London - The British team that brought the Bloodhound LSR supersonic car project back to life is currently undergoing final preparations for the first test runs at the Hakskeen Salt Pan in the Northern Cape.

Set to take place between mid-October and mid-November, the supersonic car will be subjected to 13 test runs, where the team will aim to increase the top speeds in steady (80km/h) increments to eventually top over 800km/h. This will make it among the 10 fastest cars of all time.

This test will be a “key milestone” on its journey to setting a new world land speed record, which it hopes to attempt at Haksteen in late 2020. In order to do that, it will have to beat the current record of 1228km/h, set by the Thrust SSC back in 1997. The Bloodhound LSR was originally designed to reach 1600km/h, but it remains to be seen just how close to that mark it will come.

The Bloodhound LSR is powered by an EJ200 jet engine, aided by a monopropellant rocket system. The jet engine, which is sourced from Rolls Royce, creates nine tonnes of thrust - which is the equivalent of around 54 000 thrust horsepower. 

A boost for South Africa

Bloodhound CEO Ian Warhurst enthused: “I’ve really enjoyed watching the team rise to the challenge over these past six months. Something which has been talked about and planned for so long is now really happening – and the team have taken it in their stride. 

“It’s also very important to remember that the team in South Africa have also risen to the challenge,” Warhurst added.

Picture: www.bloodhoundlsr.com.

“After so much work and several false starts, the Northern Cape Provincial Government didn’t hesitate to re-engage and have worked quickly and efficiently to help us finalise agreements and then mobilise the local workforce. This in return has brought much needed employment to the area to help us clear and prepare the track.” 

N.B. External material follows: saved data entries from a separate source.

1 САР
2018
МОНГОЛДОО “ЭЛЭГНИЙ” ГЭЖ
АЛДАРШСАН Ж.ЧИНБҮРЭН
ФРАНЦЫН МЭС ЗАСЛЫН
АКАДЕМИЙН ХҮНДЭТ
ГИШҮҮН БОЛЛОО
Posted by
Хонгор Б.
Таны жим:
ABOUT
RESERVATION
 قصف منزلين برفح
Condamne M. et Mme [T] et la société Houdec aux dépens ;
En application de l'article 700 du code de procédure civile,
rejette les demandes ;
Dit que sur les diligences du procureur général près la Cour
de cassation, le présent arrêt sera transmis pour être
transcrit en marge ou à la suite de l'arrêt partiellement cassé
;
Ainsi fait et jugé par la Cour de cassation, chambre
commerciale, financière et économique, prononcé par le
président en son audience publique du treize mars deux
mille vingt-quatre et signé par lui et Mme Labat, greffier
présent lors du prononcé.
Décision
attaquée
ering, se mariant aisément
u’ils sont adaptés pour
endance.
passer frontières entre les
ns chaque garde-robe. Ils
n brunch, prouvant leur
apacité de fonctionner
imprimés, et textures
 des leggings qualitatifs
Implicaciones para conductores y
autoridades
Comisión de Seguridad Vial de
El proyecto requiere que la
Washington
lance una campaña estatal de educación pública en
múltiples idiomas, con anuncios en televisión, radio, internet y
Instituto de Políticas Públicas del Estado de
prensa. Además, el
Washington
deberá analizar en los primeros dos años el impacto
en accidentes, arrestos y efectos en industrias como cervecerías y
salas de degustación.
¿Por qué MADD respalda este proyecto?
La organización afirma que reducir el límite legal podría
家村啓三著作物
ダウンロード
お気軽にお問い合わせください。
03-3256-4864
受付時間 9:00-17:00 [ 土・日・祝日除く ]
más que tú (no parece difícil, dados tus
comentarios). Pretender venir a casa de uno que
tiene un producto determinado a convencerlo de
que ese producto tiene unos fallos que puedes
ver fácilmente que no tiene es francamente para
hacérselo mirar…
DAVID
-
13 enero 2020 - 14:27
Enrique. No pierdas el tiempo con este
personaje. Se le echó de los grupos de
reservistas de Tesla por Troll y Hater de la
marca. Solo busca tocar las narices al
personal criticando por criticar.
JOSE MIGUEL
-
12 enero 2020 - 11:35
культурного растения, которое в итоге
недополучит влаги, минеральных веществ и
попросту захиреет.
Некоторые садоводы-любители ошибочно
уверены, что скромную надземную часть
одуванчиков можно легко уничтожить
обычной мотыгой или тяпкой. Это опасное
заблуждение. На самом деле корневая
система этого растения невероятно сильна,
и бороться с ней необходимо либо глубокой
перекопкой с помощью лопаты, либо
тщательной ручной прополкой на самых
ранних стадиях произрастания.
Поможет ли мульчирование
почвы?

Crucial stage of development

This testing stage is a crucial one, says Bloodhound, as the 480 to 800km/h window is one of the most vulnerable stages for the car as this is the point where the stability of the car transitions from being governed by the interaction of the wheels with the desert surface, to being controlled by the vehicle’s aerodynamics. What’s more, the grip from the wheels will fade faster than the aerodynamic forces build up, so this is likely to be the point where the car is at its least stable, Bloodhound said.

“The high speed test programme will also be a full dress rehearsal for the record-breaking campaign, with the team using the time to develop their operational procedures, perfect their practices for desert working, and test radio communications,” Bloodhound said in a news release.

A logistical challenge

Moving the 6.4-tonne supersonic car from the UK to South Africa is a monumental logistical challenge in itself, the company said.

Much of the heavy support equipment, including the car’s trailer, has already set off to make the journey by sea, but the car itself will travel via air freight to ensure it isn’t damaged in transit.

The jet engine will travel inside the upper chassis, while the two metre tail fin has been removed and will travel upright in a wooden crate.